I adapted their recipe for boneless-skinless chicken thighs, which cook in less time than bone-in turkey parts, allowing me to reduce the roasting time. As marinated roast chicken goes, this one is pretty simple. The most complicated part is probably draining off the marinade--which converts to braising liquid--so that the glaze can go on the chicken. I did it using a turkey baster, dumping the braising liquid into a glass measuring cup.
I served the chicken with simple rosemary roasted red potatoes (recipe below) and broiled asparagus. It was delicious. Definitely better than what I remember getting from the food court so many years ago.
Adapted from Bourbon Turkey recipe, The New Basics Cookbook by Julee Rosso & Sheila Lukins
2 lb. boneless-skinless chicken thighs
1/3 cup dry red wine (I used petite sirah)
1/4 cup bourbon
1/2 cup dry sherry
2 tbsp. low-sodium tamari (or soy sauce)
1 tbsp. vegetable oil
3 whole star anise
1 tbsp. minced fresh ginger
Freshly ground black pepper, to taste
1/3 cup bourbon
1/4 cup honey
1/2 cup ketchup
2 tbsp. brown sugar
1. Place the chicken thighs in a large bowl. Stir together the marinade ingredients and pour over the chicken thighs. Toss to coat the chicken in the marinade. Cover and place in the refrigerator to marinate for 1 hour.

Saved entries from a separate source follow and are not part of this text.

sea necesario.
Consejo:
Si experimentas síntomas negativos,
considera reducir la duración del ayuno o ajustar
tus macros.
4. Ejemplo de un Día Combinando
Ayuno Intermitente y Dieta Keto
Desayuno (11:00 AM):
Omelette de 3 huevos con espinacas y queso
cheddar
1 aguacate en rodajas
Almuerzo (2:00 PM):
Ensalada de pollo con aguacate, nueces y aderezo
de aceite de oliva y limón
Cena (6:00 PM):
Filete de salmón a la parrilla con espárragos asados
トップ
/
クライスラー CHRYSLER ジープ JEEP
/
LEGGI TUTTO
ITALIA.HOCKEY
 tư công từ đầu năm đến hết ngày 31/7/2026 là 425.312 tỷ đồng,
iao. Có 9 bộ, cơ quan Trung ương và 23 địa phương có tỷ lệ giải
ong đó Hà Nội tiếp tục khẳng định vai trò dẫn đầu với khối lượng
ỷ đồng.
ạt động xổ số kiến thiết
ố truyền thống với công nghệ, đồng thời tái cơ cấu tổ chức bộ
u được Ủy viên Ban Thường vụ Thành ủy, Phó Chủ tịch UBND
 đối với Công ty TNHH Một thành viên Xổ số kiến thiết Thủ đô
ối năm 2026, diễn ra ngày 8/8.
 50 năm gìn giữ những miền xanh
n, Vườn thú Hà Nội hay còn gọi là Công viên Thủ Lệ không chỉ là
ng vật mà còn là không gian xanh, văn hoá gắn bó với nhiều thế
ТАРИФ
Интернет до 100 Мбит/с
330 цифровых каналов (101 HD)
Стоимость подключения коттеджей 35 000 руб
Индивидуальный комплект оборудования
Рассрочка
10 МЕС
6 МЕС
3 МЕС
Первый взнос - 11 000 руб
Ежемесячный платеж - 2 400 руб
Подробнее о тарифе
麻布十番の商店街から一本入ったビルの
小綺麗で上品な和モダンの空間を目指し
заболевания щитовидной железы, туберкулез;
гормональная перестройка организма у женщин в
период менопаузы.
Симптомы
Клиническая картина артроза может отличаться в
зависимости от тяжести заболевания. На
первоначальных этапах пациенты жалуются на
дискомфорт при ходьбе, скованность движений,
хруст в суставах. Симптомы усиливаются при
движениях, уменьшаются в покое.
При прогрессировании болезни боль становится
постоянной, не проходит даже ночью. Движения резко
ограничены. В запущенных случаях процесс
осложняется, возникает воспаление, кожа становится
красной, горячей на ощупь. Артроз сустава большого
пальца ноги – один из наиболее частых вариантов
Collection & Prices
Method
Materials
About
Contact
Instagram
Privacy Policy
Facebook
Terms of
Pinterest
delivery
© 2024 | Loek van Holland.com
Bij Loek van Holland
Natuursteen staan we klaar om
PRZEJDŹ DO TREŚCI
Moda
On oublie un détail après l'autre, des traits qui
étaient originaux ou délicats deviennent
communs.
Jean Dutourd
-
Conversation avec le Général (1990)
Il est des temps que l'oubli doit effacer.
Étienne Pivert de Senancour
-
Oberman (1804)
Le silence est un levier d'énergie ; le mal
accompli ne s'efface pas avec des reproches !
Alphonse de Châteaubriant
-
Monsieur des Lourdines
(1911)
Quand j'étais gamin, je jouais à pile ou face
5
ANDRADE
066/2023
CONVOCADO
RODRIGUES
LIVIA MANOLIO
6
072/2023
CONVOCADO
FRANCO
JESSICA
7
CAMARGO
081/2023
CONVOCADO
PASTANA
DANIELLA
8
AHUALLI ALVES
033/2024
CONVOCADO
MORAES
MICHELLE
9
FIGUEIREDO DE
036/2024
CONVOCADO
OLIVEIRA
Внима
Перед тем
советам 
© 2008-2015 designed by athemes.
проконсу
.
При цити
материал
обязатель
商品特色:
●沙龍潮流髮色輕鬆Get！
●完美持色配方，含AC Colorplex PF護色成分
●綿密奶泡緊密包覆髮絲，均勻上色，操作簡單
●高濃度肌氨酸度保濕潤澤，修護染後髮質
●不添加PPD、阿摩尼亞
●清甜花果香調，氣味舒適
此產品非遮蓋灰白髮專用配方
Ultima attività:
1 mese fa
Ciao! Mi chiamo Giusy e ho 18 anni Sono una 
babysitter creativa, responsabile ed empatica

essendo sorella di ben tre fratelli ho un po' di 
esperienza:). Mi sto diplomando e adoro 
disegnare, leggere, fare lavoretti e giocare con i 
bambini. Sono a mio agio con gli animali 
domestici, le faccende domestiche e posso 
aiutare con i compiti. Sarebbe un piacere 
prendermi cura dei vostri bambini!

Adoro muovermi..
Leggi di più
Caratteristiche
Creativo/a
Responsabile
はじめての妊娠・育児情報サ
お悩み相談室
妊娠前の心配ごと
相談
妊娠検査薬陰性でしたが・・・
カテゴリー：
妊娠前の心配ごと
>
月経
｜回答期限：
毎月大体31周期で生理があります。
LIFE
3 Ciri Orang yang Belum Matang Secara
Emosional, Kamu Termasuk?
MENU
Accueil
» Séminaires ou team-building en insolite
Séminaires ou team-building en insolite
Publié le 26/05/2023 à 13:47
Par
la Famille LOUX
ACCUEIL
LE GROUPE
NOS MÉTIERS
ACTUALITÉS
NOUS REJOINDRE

2. Preheat oven to 325 F with the oven rack about 9 inches below the oven broiler (you'll be using it later--place the rack in the middle of the oven if your broiler is separate).
3. Stir together the glaze ingredients.
4. Transfer the chicken thighs to a 9 X 13 baking dish, arranged in a single layer. Pour about half of the marinade around the chicken. Roast for about 40-50 minutes until the chicken is almost cooked through--a thermometer should read about 150 F. Remove roasting pan from the oven and drain off any remaining marinade.
5. Turn on the oven broiler. Brush the chicken with about half of the glaze. Place back in the oven under the broiler and broil for 5 minutes until the glaze has dried out (be careful not to burn it). Turn the chicken over and brush the other side with the remaining glaze. Broil for another 5 minutes. Check the chicken's internal temperature (it should be at least 165 F now). Remove from the oven and serve with any extra glaze from the pan spooned over it.
Rosemary Roasted Red Potatoes
5-6 medium size red potatoes, scrubbed and cut into 1/2 to 1 inch chunks
2 tbsp. extra virgin olive oil
2 garlic cloves, minced
2 tbsp. chopped fresh rosemary
1/2 tsp. kosher salt
Freshly ground black pepper, to taste
1. Preheat oven to 400 F.
2. Combine the cut up potatoes, olive oil, garlic, rosemary and salt in a large bowl, tossing with a wooden spoon to evenly coat the potatoes. Spread potatoes in an even layer on a baking sheet and roast until lightly browned around the edges, about 30-40 minutes. Sprinkle with pepper and serve.